Queipo, standing at 168 centimetres tall with a lean build, is an agile and elusive winger. Despite not being too fast, he does not shy away from the 1V1, although he looks more comfortable playing between the lines and waiting for the arrival of the left-back to combine with him. With the ability to keep the ball close to the foot, Queipo is located in 45th place in terms of more dribbles (among midfielders and strikers), and 22nd with more success (50%) among those who completed more than 10 dribbles. In addition, he has a great capacity to strain balls between the defence in search of the offensive reference, averaging 0.75 key passes per encounter. Despite demonstrating great offensive capacity in the B-team (9 goals) starting from the wing and shooting from outside of the area, this season in professional football he is not so loose when looking for the goal. Although he could not score any goal or give any assist so far this year, Queipo generates a sensation of danger as it is difficult to foresee his future movements when he gets the ball.
As mentioned above, Queipo is a player who physically does not yet give the impression of being ready for professional football -without taking into account his technical quality- due to the feeling of fragility that produces to see such a small body fighting against defenders of much greater size. Accordingly, he generates many fouls in dangerous areas since he is easily brought to the ground.

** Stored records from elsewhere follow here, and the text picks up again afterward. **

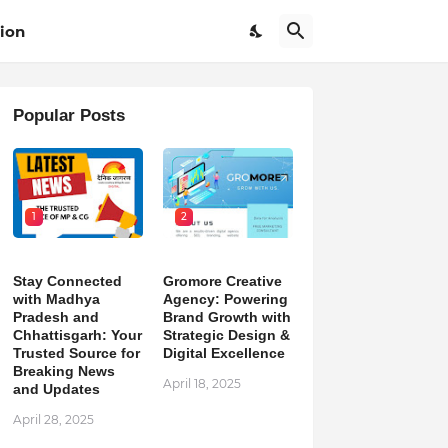
ion
Popular Posts
1
2
Stay Connected
Gromore Creative
with Madhya
Agency: Powering
Pradesh and
Brand Growth with
Chhattisgarh: Your
Strategic Design &
Trusted Source for
Digital Excellence
Breaking News
April 18, 2025
and Updates
April 28, 2025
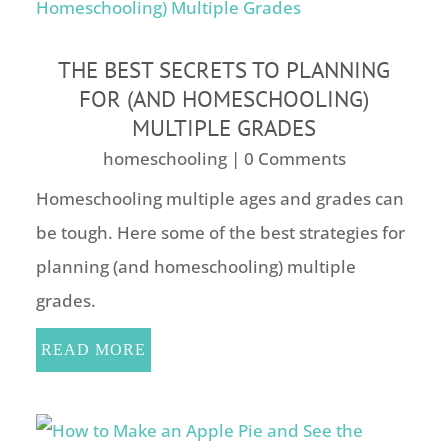
THE BEST SECRETS TO PLANNING
FOR (AND HOMESCHOOLING)
MULTIPLE GRADES
homeschooling
| 0 Comments
Homeschooling multiple ages and grades can
be tough. Here some of the best strategies for
planning (and homeschooling) multiple
grades.
READ MORE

It is quite accurate to think that he would need to take the leap in the physical aspect since, in addition to that lack of strength, he is regularly fatigued after 60 minutes and is almost always one of the first substitutions of the match.
In transition and defensive phases, Queipo is perhaps more involved than he should be. Due to his impetus combined with his inexperience, he takes on roles that do not correspond to him, going to press opponents far from his area of action and leaving the team unbalanced, making unnecessary fouls or directly delaying his position to that of a left-back. However, this type of action also sometimes has beneficial repercussions, leading to counter-attacks and key defensive movements at specific moments. Statistically, Queipo per game: intercepts 0.5 balls, completes 1.6 tackles, wins 3.7 duels (49% success rate), clears 0.4 balls and recovers 0.2 balls in the opposition half, although, on the other hand, he commits more fouls than he receives (1.1 vs. 0.8). Overall, very good numbers considering his demarcation and age, although perhaps by focusing more on the offensive aspects he could start to dazzle in the attacking zone more than he has done so far and would have more energy in the final stages of the game by freeing himself from that extra burden.
In conclusion, Dani Queipo is one of the great promises of the category that still has to take the last step to finish exploding in the elite. After his well-deserved long-term renewal, within the youth project that Sporting always likes to have, it is time for him to establish himself in the starting eleven and have a more significant influence on the game. Undoubtedly, he has the potential to become a key player for the club, whose main aspiration is to achieve promotion in the coming seasons. Even without youth internationals, it would not be unreasonable to think that Luis de la Fuente could call him up for the U-21 in the next few games.